#### EXERCISE DESCRIPTION:
What you return must match the records exactly, except that the pictures are gone.

(GIVEN DATA Opens)

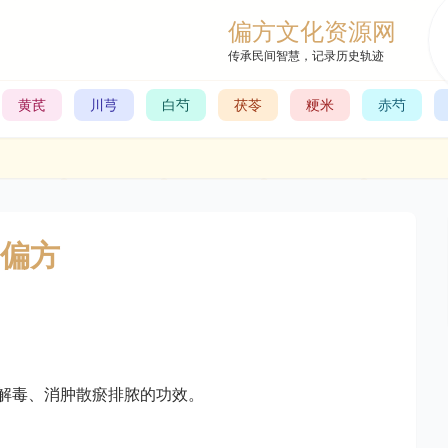
偏方文化资源网
传承民间智慧，记录历史轨迹
黄芪
川芎
白芍
茯苓
粳米
赤芍
偏方
解毒、消肿散瘀排脓的功效。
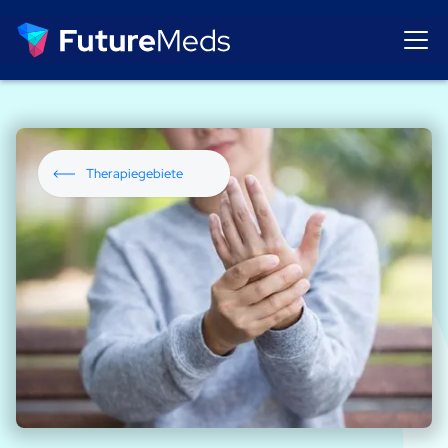
Therapiegebiete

(GIVEN DATA Closes)

#### SOLVED PROBLEM:
偏方文化资源网
传承民间智慧，记录历史轨迹
黄芪
川芎
白芍
茯苓
粳米
赤芍
偏方
解毒、消肿散瘀排脓的功效。
Therapiegebiete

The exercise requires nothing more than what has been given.